Final answer:
The C-terminal sequence KKKKKXXC likely attaches to the membrane through the lipidation of the cysteine residue. This lipid anchor differs from other membrane protein interactions, such as spanning the membrane or interaction with other membrane proteins.
Step-by-step explanation:
The most likely way in which the C-terminal sequence attaches these proteins to the membrane is likely through the involvement of the cysteine residue at the end of the sequence. This sequence indicates a post-translational modification where the cysteine residue is covalently linked to a lipid molecule in the membrane, a process known as lipidation. The sequence KKKKKXXC suggests that the lipidation occurs through the cysteine at the end (denoted by 'C'), which becomes covalently attached to a fatty acid chain, likely a prenyl group or a fatty acyl group. This type of anchor is categorized as a lipid anchor, which differs from transmembrane proteins that span the membrane with hydrophobic alpha-helices.

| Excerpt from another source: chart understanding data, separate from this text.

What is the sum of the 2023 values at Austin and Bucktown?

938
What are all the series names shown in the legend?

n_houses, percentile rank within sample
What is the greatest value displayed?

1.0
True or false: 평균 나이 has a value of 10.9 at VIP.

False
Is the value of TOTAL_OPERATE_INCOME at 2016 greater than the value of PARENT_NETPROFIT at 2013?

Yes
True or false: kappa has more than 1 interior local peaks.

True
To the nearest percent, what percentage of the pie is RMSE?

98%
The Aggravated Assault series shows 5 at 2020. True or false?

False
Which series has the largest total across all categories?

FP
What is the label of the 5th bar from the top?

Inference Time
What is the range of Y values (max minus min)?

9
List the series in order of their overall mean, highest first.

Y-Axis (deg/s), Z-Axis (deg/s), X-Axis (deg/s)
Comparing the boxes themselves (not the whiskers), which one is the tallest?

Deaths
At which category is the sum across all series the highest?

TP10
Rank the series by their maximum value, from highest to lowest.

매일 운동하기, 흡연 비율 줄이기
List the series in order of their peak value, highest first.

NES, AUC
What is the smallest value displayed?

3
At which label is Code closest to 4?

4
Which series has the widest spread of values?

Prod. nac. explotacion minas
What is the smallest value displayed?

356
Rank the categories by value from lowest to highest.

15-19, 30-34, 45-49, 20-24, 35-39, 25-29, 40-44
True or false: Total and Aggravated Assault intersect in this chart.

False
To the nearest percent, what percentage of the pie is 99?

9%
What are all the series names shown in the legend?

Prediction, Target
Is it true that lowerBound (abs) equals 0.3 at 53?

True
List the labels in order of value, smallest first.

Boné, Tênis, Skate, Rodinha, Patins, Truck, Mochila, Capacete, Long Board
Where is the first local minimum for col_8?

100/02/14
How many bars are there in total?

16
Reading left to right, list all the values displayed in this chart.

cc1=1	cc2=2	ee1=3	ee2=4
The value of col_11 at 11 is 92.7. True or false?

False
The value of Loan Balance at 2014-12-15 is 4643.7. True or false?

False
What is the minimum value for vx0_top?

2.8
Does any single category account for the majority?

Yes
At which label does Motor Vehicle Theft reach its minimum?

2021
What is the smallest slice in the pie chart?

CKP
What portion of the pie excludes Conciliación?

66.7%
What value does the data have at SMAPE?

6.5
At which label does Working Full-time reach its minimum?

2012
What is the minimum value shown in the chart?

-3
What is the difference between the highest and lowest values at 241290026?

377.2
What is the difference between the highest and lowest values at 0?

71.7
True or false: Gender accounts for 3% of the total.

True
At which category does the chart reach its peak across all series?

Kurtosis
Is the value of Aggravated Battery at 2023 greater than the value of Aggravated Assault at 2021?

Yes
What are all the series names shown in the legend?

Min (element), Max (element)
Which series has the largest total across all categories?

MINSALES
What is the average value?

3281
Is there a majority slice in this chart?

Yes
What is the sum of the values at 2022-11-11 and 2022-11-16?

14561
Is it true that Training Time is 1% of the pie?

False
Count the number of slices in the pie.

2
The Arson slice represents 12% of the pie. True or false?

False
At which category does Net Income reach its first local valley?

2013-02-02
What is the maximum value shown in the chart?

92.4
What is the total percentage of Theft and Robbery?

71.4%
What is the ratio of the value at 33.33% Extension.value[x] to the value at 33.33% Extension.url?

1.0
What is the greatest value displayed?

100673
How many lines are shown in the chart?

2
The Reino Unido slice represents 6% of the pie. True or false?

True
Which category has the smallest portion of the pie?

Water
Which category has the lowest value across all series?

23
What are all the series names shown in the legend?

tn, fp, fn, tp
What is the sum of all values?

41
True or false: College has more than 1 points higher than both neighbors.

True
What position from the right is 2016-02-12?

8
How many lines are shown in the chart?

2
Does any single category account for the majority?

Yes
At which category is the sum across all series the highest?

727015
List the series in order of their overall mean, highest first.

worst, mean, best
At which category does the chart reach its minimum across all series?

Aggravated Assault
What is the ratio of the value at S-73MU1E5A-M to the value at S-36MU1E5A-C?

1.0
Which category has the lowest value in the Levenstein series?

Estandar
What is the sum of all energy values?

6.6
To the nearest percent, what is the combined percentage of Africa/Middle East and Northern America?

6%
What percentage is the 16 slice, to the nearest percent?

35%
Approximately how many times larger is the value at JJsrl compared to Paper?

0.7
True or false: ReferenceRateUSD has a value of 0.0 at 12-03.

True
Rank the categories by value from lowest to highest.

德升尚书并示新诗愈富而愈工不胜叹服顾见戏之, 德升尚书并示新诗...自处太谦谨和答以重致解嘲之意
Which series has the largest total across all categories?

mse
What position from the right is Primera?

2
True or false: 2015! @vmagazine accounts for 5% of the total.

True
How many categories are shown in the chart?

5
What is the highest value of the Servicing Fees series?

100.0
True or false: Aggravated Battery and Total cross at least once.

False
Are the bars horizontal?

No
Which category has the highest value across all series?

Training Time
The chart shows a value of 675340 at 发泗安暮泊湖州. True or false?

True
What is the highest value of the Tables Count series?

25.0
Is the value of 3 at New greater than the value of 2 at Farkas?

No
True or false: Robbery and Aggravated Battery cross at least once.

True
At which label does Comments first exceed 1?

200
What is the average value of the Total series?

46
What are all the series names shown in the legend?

It is important to note that the other options are less likely. The peptide spanning the membrane as an alpha helix or beta sheet would require a stretch of hydrophobic amino acids to interact with the hydrophobic core of the membrane lipid bilayer, which is not indicated by the sequence provided. Similarly, the positively charged lysine residues (denoted by 'K') engaging with an acidic integral membrane protein is an unlikely primary mechanism for membrane attachment because the sequence given is a signal for covalent lipid attachment.